#### Source records
----

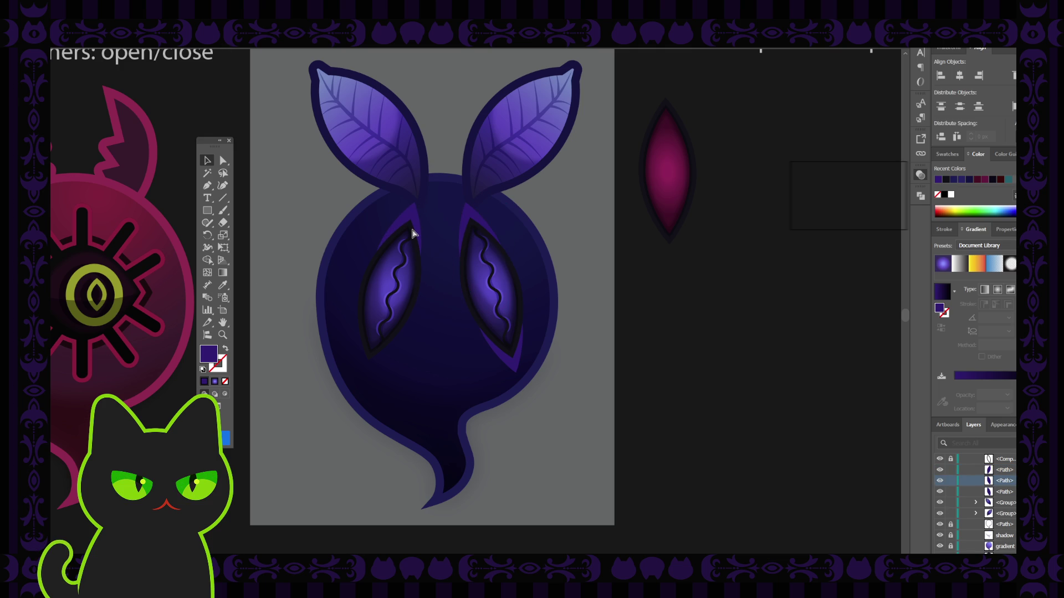
Reflect the rim copy horizontally and place it on the left eye's lower-left edge.
click(413, 233)
click(518, 371)
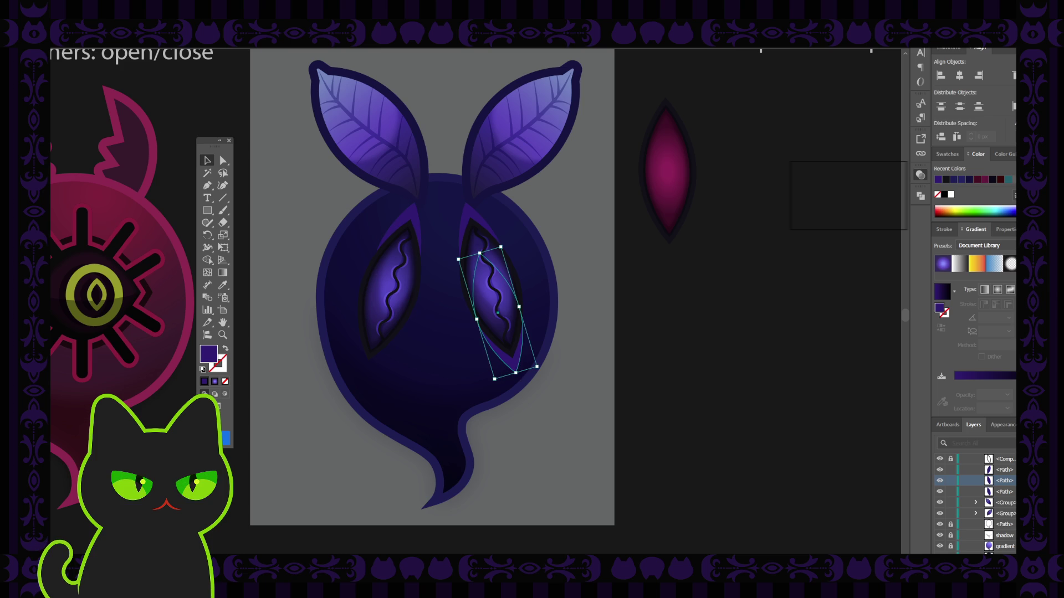
key(shift+o)
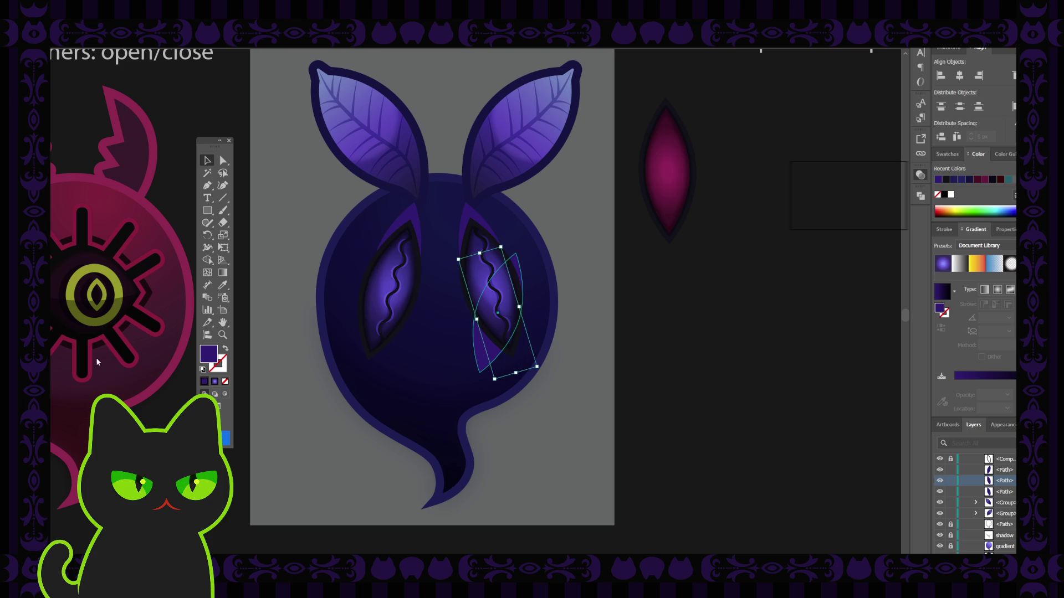
key(ctrl+c)
key(ctrl+f)
key(shift+o)
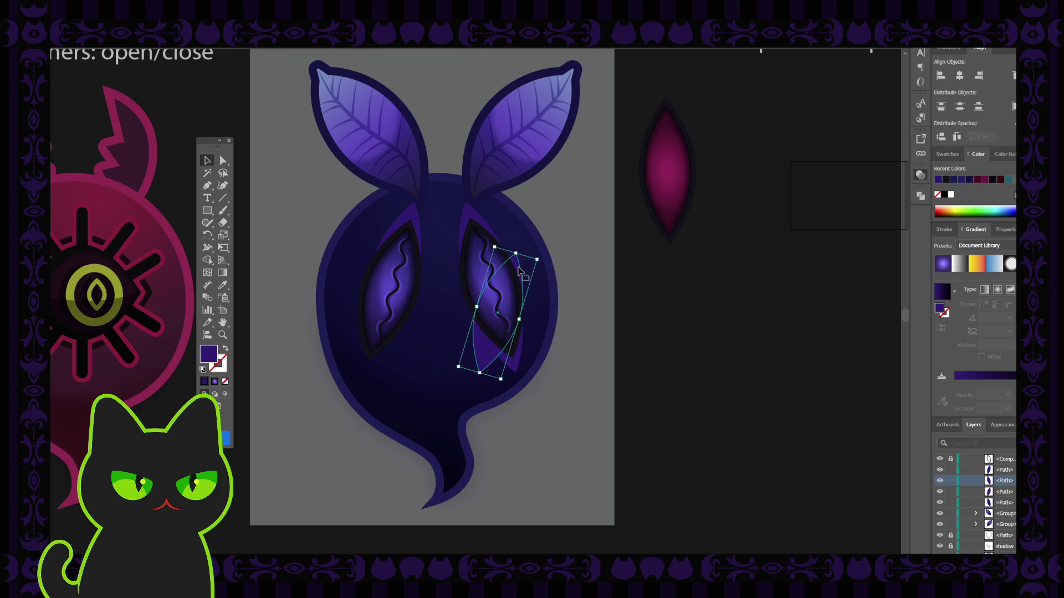
drag(519, 271, 404, 270)
click(626, 359)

----

#### Problem details
Find the lines in the data that hold the word "click". Reply with how many there are and nothing more.

#### Result for this task
3